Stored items
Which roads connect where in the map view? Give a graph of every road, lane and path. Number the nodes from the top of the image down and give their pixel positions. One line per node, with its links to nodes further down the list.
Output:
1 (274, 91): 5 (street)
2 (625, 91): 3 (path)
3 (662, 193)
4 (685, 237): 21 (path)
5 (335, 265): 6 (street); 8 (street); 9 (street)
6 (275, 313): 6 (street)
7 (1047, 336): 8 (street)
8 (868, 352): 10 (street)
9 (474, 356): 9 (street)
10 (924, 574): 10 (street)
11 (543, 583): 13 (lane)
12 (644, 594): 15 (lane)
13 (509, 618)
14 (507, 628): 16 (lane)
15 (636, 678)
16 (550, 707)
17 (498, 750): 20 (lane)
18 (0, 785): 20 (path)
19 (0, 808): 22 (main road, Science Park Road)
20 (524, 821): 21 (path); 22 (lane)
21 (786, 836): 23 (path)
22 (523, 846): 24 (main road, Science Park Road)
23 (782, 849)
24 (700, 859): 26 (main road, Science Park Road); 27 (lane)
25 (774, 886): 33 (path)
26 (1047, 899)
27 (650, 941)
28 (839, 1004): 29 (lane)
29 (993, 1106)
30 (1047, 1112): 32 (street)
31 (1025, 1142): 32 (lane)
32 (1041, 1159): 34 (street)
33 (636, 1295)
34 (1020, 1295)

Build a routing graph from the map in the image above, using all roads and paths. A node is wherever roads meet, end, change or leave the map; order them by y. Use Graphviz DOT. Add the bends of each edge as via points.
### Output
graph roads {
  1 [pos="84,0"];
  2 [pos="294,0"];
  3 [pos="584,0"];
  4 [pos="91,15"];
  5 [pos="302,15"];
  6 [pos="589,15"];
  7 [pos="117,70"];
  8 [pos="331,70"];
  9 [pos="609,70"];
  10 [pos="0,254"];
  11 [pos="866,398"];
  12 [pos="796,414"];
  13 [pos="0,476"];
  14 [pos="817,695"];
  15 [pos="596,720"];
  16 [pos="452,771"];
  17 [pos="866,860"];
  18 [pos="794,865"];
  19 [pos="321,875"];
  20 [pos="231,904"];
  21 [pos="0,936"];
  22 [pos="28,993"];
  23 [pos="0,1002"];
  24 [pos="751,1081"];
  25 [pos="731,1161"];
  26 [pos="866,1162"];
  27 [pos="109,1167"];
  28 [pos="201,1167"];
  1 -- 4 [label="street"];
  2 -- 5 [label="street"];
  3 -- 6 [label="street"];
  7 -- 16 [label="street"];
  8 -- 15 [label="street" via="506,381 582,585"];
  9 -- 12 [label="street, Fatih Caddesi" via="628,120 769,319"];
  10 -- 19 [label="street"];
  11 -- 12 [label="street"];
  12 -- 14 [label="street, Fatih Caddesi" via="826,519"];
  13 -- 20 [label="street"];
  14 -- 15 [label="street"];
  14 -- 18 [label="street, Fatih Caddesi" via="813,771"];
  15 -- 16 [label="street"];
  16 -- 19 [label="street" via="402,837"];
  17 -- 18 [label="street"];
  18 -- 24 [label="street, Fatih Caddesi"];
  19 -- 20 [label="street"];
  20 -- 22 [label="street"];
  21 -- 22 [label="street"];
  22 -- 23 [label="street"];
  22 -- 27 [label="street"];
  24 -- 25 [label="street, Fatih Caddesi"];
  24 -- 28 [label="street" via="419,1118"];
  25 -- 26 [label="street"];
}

YOUR TASK
Tally the lines above that include "main"; give only the tally.

WRITTEN RESPONSE
3